Task item:
Do statements (a), (b), and (c) agree with the bracelet instructions below? For each one, answer yes or no and quote the words from the instructions that decide it.
(a) The green bead stands for a star-forming nebula.
(b) The purple and black beads go on the side of the string that shows the life cycle of a star like our Sun.
(c) Both ends of the string pass through the green bead in the same direction.

Step 2: Fold this instruction sheet in half and then open it again to form a central fold. This is where you can store your beads while you make the bracelet.
Step 3: Each bead represents a stage in a sun-like or a massive star's life cycle. Match the colors on the Star Life Cycle Journeys poster. Place the beads along the crease in the following order: Green, Blue, Yellow, Red, Orange, White, Blue, Yellow, Red, Purple, Black.
Step 4: All stars form from a star-forming nebula. This is the green bead. Slip it onto your string and tie a knot around it to hold it in place in the middle of the string.
Step 5: Add the blue, yellow, red, orange, and white beads, in this order, to one side of the string. These beads represent the life cycle of a star like our Sun. Push the beads as close to the center of the bracelet as possible so that they do not slip off.
Step 6: Prepare the second side of the string to create the life cycle of a massive star. Add the blue, yellow, red, purple, and black beads, in this order, to this side of the string. Push the beads as close to the center of the bracelet as possible, so that they do not slip off.
Step 7: Thread the tip of one end of the string through the green bead. Then thread the tip of the other end through the green bead, in the OPPOSITE direction.

Supplied entries:

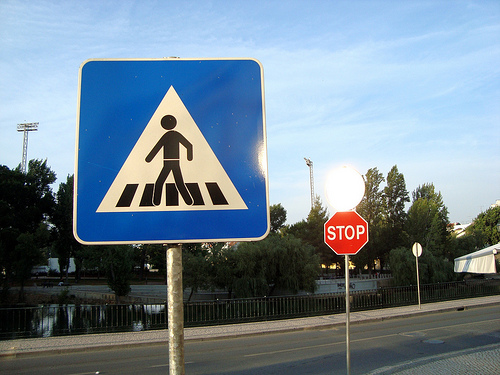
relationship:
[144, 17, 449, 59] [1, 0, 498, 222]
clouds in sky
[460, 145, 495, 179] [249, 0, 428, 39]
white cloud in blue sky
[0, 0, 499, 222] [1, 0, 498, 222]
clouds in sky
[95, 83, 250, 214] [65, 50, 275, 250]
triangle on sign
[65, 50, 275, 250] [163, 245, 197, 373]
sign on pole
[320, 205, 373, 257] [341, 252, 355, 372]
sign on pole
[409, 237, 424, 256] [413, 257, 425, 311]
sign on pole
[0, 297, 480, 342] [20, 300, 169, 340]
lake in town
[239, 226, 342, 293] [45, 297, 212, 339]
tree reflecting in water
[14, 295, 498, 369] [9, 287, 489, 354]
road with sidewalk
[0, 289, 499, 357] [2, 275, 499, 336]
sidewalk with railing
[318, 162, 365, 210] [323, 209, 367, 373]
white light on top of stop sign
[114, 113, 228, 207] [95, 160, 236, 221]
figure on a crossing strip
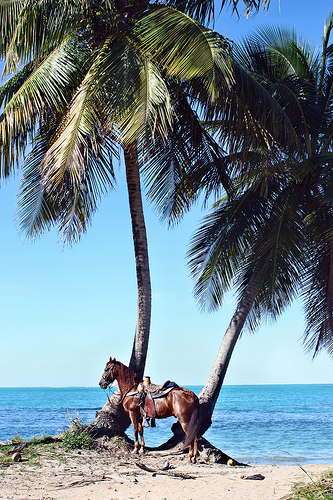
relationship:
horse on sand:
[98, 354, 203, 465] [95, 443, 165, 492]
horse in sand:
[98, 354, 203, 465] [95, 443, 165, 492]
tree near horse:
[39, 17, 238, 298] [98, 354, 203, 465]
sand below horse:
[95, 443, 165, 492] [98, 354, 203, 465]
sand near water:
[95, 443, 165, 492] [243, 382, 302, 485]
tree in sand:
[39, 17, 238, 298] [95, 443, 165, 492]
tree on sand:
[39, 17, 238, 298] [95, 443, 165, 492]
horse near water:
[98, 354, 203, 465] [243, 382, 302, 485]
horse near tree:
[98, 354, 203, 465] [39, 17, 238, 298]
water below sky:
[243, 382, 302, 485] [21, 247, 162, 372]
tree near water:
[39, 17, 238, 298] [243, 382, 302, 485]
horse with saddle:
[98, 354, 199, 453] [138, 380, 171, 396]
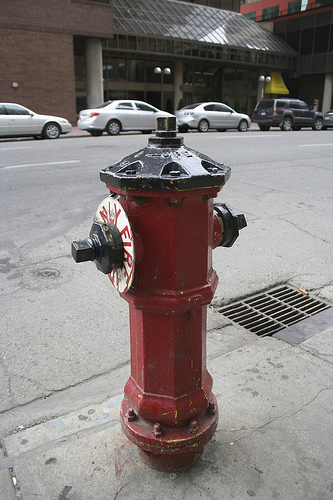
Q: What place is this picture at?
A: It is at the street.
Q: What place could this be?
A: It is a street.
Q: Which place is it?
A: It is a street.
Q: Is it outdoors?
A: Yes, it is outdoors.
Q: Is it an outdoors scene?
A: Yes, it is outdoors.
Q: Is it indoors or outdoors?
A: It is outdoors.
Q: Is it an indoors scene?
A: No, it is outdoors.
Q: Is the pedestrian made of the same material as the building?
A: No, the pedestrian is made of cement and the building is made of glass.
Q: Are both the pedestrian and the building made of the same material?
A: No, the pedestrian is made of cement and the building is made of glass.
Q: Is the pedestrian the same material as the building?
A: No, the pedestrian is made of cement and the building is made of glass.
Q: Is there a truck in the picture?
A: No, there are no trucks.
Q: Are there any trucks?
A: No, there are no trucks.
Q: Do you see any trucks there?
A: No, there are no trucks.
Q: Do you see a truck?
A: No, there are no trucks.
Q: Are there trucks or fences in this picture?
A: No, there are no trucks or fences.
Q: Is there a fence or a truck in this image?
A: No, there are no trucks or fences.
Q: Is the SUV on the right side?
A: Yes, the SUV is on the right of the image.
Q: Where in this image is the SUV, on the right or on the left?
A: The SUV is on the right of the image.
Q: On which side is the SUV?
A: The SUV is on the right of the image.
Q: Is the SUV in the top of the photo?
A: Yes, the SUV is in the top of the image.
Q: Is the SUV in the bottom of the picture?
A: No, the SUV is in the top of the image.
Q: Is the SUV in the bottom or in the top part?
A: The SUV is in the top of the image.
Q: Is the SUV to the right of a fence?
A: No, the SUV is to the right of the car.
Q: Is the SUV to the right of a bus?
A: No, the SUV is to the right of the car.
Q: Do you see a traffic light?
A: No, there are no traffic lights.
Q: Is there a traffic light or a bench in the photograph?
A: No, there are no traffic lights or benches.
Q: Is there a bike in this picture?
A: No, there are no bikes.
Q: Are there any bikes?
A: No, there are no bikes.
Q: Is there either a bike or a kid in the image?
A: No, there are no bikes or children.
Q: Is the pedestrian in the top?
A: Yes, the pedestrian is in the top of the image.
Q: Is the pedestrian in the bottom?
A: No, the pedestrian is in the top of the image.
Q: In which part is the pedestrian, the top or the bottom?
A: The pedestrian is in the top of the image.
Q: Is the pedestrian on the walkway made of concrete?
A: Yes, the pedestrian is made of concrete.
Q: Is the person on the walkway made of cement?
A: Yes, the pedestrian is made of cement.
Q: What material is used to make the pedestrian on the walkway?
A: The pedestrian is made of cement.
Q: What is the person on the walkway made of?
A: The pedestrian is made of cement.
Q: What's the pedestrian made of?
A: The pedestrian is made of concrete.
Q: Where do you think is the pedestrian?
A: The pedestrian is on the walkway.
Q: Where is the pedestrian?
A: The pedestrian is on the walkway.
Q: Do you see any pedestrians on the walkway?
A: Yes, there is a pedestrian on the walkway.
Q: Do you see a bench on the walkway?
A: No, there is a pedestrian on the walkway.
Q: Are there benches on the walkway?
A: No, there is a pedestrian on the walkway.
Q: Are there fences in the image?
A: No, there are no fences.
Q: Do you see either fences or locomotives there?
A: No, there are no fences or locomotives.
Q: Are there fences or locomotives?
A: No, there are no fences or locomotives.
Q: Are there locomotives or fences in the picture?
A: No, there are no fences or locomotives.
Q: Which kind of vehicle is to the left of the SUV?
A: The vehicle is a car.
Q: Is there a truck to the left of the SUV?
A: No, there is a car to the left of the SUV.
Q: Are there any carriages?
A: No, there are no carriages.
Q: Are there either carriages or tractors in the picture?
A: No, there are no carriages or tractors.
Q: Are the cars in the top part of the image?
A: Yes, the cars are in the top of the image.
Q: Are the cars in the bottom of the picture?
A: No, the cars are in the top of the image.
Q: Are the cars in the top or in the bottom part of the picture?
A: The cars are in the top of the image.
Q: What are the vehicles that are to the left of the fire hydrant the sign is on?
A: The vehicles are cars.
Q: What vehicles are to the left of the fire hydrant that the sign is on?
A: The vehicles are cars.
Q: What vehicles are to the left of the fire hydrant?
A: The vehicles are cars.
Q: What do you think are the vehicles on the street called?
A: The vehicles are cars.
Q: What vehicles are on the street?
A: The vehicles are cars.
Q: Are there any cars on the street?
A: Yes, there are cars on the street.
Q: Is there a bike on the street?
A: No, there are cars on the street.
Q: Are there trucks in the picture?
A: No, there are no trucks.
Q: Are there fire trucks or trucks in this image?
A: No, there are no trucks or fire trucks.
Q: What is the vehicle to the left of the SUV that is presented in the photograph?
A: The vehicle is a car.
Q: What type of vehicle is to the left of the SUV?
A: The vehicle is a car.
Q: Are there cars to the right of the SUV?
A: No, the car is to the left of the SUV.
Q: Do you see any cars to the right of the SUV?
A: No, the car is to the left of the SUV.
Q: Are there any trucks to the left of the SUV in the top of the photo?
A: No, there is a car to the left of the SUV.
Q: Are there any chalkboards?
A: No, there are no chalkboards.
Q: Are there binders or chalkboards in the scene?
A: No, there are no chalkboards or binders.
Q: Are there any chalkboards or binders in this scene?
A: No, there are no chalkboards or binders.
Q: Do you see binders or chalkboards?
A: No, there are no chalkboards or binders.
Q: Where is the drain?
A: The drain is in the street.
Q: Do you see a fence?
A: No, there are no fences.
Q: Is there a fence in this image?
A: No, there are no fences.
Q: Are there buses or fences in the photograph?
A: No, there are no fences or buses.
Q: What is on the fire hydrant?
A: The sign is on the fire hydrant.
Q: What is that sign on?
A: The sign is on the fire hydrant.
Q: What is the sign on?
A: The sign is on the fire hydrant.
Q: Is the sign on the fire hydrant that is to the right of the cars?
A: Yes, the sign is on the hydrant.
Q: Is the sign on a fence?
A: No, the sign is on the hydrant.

Answer for this exercise:
(a) Yes: "All stars form from a star-forming nebula. This is the green bead."
(b) No: "Prepare the second side of the string to create the life cycle of a massive star. Add the blue, yellow, red, purple, and black beads, in this order, to this side of the string."
(c) No: "Then thread the tip of the other end through the green bead, in the OPPOSITE direction."